-- Opening Marker --
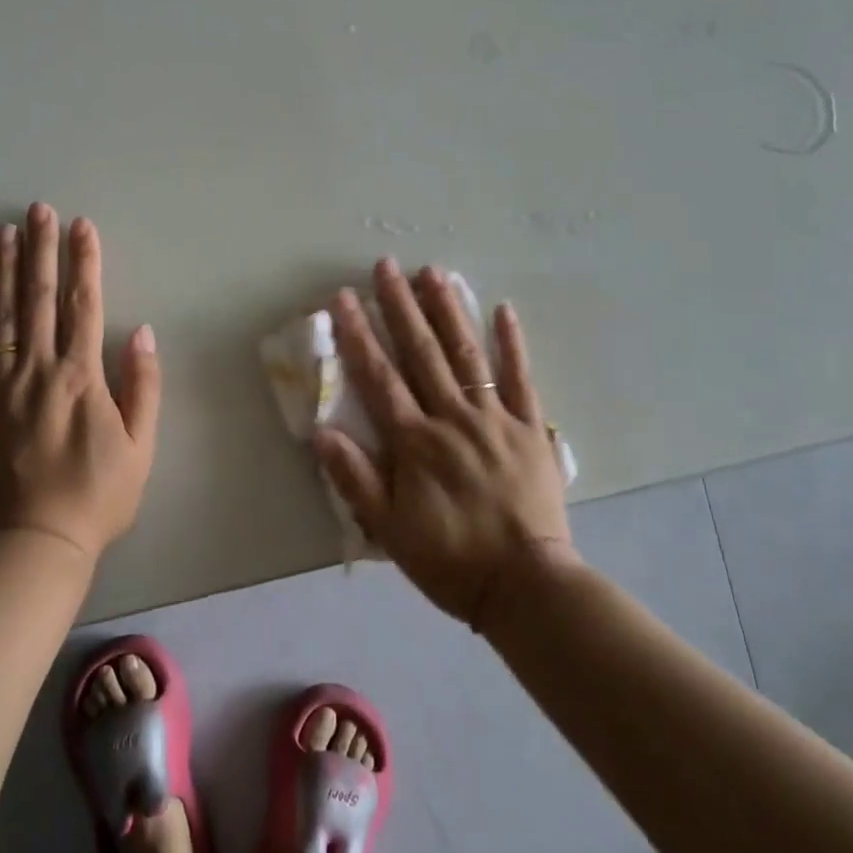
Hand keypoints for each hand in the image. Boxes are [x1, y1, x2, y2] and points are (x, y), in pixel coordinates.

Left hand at [0, 204, 161, 561]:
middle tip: (39, 209)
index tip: (83, 226)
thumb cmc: (96, 497)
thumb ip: (143, 387)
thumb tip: (142, 333)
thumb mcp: (140, 448)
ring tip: (5, 231)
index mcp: (80, 377)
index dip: (84, 262)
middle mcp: (37, 370)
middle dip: (42, 249)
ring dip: (4, 269)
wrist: (31, 544)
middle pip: (38, 298)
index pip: (83, 304)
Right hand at [314, 259, 573, 626]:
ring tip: (434, 272)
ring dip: (448, 310)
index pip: (379, 376)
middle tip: (386, 265)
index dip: (359, 334)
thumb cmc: (450, 559)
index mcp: (415, 442)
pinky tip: (503, 309)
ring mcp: (495, 418)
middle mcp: (452, 418)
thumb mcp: (389, 530)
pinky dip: (513, 343)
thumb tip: (321, 432)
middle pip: (422, 352)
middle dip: (400, 306)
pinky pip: (522, 378)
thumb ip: (354, 479)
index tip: (345, 297)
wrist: (527, 587)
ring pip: (467, 354)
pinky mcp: (531, 428)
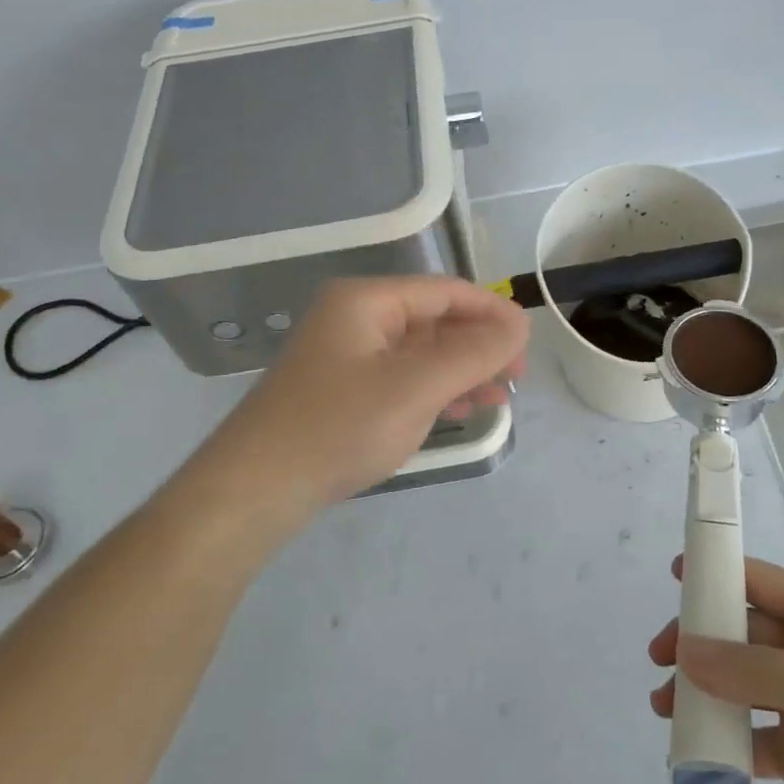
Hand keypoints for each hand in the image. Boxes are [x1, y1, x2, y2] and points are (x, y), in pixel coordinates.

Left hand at [190, 277, 527, 526]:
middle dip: (478, 347)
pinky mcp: (343, 390)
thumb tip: (521, 322)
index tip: (528, 344)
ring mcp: (347, 355)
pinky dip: (434, 390)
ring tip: (498, 398)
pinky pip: (401, 378)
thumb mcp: (416, 387)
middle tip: (516, 378)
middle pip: (434, 320)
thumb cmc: (339, 427)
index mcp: (367, 300)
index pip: (446, 292)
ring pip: (420, 352)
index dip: (492, 313)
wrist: (254, 491)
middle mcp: (355, 318)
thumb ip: (474, 352)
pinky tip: (459, 409)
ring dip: (461, 371)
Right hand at [648, 557, 783, 783]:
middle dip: (697, 641)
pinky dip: (720, 738)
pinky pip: (747, 733)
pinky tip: (697, 752)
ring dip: (700, 690)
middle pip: (739, 632)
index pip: (761, 581)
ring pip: (736, 682)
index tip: (674, 578)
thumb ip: (750, 667)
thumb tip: (685, 651)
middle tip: (659, 659)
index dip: (718, 573)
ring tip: (664, 708)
-- Closing Marker --
_To do_:
Check every line of the records above for the string "hand". Copy those that hold it.

_Solution for this task_:
Hand keypoints for each hand in the image. Boxes are [x1, y1, x2, y2] and points are (x, y), in pixel coordinates.
Left hand at [0, 204, 161, 561]:
Right hand at [314, 259, 573, 626]:
Hand keypoints for each hand in the image. Boxes are [x1, y1, x2, y2] and points are (x, y), in pixel coordinates.
Left hand at [190, 277, 527, 526]:
Right hand at [648, 557, 783, 783]:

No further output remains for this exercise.